Task data ::
◆ ◆ ◆ ◆ ◆ ◆ ◆

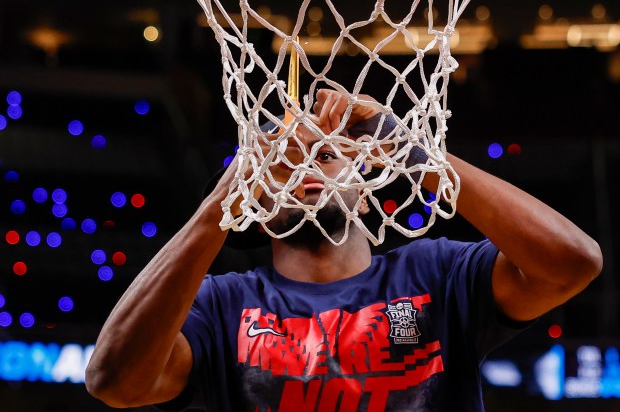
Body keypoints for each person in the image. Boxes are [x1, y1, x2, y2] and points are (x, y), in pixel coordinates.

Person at [85, 89, 603, 411]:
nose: (306, 166)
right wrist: (219, 203)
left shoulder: (436, 272)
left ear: (365, 181)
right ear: (256, 196)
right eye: (284, 163)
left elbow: (573, 262)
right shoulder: (223, 306)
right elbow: (115, 382)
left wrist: (415, 152)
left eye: (326, 154)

◆ ◆ ◆ ◆ ◆ ◆ ◆

Task goal ::
Please write out every entry exactly, but skip the pictures.

Task answer ::
Body keypoints for each person in the image. Boxes are [x1, y1, x2, y2] and points are (x, y), in pixel coordinates.

Person at [85, 89, 603, 411]:
nose: (306, 166)
right wrist: (219, 203)
left shoulder: (436, 272)
left ear: (365, 181)
right ear: (256, 196)
right eye: (284, 163)
left elbow: (573, 262)
right shoulder: (223, 306)
right elbow: (115, 382)
left wrist: (415, 152)
left eye: (326, 154)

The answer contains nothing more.